From the data underneath, reproduce exactly the stretch that begins at the line with "left knee: (280, 334)" and ends after the line with "left eye: (700, 286)".

::::::::::

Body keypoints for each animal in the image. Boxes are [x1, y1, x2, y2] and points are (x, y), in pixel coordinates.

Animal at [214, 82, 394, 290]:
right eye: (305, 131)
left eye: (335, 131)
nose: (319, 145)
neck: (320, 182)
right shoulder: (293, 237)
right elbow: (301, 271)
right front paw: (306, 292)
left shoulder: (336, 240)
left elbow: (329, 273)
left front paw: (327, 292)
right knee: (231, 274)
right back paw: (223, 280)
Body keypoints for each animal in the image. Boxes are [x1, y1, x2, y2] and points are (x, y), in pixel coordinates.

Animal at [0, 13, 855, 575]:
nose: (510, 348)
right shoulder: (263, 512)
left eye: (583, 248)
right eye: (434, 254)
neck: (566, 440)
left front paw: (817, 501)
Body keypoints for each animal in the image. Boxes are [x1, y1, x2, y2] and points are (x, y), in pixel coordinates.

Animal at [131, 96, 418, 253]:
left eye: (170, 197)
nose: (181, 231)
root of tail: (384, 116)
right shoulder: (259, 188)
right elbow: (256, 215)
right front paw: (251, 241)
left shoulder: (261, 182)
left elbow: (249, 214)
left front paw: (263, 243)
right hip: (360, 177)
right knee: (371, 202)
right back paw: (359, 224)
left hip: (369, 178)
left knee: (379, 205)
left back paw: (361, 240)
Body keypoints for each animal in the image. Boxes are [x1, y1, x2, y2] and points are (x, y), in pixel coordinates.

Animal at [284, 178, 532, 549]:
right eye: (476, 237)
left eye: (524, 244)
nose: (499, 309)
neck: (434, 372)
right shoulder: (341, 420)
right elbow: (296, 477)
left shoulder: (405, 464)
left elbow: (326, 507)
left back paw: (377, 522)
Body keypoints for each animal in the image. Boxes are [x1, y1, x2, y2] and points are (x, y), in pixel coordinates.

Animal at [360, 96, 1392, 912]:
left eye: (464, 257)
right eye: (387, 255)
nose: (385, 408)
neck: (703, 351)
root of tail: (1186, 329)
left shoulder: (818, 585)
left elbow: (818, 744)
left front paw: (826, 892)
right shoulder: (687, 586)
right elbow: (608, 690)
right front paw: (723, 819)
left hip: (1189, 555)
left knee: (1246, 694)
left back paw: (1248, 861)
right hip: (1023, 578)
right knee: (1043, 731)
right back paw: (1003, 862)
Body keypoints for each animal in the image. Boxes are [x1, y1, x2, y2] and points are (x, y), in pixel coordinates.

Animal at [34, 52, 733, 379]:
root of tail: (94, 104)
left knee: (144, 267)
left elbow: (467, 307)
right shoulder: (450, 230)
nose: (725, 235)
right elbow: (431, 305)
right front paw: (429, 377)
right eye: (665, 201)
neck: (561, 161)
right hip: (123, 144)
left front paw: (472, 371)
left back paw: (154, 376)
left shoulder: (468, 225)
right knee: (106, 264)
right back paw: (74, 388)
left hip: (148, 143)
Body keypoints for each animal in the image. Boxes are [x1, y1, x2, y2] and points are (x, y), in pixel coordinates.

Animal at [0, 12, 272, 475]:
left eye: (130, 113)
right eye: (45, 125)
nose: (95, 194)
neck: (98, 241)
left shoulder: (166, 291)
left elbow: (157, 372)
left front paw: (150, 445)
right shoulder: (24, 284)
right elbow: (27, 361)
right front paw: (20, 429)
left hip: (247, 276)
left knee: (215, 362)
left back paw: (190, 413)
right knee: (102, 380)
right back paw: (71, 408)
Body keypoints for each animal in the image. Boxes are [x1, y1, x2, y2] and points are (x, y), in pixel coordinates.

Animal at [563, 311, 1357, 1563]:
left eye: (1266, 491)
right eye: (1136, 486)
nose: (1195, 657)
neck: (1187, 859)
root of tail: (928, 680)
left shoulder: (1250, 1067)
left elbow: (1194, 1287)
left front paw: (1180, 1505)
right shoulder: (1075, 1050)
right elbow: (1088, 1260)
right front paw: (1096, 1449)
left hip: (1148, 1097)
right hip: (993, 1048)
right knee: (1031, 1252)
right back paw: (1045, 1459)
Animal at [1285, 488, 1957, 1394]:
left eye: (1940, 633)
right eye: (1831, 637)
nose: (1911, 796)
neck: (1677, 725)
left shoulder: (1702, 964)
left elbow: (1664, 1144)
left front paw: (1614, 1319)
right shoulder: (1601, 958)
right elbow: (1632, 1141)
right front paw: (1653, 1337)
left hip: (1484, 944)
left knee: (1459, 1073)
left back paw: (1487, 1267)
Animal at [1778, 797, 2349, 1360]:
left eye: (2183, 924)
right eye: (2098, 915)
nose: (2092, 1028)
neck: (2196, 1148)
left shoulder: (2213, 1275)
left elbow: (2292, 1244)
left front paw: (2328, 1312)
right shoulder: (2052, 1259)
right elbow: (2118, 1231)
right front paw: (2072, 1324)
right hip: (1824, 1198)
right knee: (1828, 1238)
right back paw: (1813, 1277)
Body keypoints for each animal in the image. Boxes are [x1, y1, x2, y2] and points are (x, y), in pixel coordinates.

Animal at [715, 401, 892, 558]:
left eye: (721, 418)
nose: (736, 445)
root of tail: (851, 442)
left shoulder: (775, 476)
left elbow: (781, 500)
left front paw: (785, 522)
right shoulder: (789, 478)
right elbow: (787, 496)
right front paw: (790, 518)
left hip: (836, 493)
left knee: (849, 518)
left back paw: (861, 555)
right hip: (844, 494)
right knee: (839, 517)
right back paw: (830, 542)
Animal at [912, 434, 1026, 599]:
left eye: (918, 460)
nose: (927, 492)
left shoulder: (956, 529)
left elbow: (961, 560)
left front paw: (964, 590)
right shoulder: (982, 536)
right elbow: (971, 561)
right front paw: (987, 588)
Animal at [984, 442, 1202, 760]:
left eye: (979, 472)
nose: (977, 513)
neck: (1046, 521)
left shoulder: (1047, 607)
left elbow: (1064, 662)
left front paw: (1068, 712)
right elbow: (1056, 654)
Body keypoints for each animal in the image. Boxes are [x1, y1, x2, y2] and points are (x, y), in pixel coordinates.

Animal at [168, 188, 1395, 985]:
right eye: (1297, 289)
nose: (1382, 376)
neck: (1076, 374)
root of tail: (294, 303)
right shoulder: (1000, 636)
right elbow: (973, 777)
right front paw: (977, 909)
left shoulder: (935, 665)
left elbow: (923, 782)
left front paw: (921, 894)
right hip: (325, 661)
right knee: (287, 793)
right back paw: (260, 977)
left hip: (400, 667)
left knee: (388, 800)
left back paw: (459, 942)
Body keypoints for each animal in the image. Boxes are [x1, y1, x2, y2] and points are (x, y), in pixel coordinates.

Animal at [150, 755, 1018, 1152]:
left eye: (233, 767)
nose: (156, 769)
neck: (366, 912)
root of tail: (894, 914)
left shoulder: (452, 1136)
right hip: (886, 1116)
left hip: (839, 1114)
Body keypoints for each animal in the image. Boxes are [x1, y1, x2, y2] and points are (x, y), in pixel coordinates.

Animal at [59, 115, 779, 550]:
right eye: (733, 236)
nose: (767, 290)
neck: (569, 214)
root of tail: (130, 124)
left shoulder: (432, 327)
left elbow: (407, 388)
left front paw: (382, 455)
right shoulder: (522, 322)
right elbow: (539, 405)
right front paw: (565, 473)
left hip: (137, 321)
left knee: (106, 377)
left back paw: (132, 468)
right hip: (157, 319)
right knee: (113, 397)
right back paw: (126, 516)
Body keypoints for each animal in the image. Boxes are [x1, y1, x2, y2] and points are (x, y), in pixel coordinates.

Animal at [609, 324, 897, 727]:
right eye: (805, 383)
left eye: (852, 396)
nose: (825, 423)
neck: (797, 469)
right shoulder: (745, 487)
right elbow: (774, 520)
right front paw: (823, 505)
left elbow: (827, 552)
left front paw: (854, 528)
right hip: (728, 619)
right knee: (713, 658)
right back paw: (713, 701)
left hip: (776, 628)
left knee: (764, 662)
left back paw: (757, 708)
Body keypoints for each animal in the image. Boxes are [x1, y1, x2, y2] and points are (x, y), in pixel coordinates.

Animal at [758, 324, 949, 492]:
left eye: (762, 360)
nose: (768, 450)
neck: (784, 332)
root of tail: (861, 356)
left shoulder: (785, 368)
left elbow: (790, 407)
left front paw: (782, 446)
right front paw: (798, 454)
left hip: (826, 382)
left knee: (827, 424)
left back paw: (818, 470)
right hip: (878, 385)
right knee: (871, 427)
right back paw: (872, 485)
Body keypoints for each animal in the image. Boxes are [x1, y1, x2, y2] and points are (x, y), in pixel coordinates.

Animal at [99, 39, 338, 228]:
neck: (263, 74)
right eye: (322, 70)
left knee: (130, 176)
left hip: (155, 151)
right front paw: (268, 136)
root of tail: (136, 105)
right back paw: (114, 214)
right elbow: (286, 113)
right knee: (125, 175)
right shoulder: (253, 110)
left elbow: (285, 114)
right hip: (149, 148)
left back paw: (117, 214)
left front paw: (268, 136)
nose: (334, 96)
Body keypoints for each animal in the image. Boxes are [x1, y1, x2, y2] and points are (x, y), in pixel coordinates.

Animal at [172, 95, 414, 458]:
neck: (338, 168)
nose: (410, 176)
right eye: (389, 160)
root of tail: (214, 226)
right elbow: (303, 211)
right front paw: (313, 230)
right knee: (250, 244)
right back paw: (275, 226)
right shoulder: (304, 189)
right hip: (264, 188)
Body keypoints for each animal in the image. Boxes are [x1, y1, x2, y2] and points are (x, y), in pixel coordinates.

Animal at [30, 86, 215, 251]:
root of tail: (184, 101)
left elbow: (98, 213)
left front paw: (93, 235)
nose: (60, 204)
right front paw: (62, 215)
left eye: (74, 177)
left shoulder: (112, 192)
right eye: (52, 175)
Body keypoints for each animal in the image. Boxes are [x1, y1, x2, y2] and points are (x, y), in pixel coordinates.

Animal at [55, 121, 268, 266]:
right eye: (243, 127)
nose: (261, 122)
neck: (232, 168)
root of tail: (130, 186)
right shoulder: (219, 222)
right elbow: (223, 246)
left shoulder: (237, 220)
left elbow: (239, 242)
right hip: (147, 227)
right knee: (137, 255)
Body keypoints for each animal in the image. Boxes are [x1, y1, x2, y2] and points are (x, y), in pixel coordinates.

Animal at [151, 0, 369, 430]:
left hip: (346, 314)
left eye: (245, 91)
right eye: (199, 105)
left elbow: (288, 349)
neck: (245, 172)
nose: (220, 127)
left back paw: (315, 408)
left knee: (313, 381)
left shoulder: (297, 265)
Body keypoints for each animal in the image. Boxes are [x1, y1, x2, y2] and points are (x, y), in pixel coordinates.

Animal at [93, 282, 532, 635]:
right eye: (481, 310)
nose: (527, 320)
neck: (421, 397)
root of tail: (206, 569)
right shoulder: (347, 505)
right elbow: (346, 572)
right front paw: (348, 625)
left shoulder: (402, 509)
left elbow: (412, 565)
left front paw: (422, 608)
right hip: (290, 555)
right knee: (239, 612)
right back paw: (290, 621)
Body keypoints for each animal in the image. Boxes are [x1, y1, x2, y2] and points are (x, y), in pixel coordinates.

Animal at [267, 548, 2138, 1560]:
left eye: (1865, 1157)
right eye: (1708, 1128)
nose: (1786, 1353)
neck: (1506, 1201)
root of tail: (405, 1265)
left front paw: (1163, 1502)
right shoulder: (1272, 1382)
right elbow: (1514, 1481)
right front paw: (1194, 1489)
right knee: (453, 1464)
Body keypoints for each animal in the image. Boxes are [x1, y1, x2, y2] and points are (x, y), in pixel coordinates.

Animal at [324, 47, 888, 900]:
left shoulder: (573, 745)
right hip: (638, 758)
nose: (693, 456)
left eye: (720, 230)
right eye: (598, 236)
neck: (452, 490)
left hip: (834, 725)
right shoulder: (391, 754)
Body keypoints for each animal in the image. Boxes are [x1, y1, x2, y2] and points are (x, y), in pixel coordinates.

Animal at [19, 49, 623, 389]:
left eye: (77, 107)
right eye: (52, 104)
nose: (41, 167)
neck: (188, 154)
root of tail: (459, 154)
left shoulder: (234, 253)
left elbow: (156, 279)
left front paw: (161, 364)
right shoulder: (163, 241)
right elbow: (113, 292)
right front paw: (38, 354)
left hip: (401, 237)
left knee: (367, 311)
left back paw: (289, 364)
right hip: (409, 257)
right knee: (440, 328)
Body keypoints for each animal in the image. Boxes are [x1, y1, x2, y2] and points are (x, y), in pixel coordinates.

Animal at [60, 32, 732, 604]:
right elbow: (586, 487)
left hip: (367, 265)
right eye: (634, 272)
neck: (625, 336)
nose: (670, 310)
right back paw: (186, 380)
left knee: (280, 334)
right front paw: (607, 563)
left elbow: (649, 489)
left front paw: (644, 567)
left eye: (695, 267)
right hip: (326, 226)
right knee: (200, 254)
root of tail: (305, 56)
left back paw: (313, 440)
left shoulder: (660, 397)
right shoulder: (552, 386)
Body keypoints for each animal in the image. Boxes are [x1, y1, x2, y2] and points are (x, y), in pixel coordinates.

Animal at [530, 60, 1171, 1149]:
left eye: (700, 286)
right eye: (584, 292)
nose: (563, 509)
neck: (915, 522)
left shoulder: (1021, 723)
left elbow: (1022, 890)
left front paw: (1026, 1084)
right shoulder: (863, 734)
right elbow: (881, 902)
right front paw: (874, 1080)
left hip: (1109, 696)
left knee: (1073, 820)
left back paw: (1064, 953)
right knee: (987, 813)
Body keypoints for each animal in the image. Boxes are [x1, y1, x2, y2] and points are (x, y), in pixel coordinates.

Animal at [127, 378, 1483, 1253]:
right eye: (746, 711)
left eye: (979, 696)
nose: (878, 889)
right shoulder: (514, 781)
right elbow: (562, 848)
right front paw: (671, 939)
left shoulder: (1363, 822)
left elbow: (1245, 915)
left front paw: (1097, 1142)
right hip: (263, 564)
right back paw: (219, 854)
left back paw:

::::::::::

Your response:
left knee: (280, 334)
right front paw: (607, 563)
left elbow: (649, 489)
left front paw: (644, 567)
left eye: (695, 267)
right hip: (326, 226)
right knee: (200, 254)
root of tail: (305, 56)
left back paw: (313, 440)
left shoulder: (660, 397)
right shoulder: (552, 386)
Body keypoints for each animal in the image. Boxes are [x1, y1, x2, y2] and points are (x, y), in pixel coordinates.

Animal at [530, 60, 1171, 1149]:
left eye: (700, 286)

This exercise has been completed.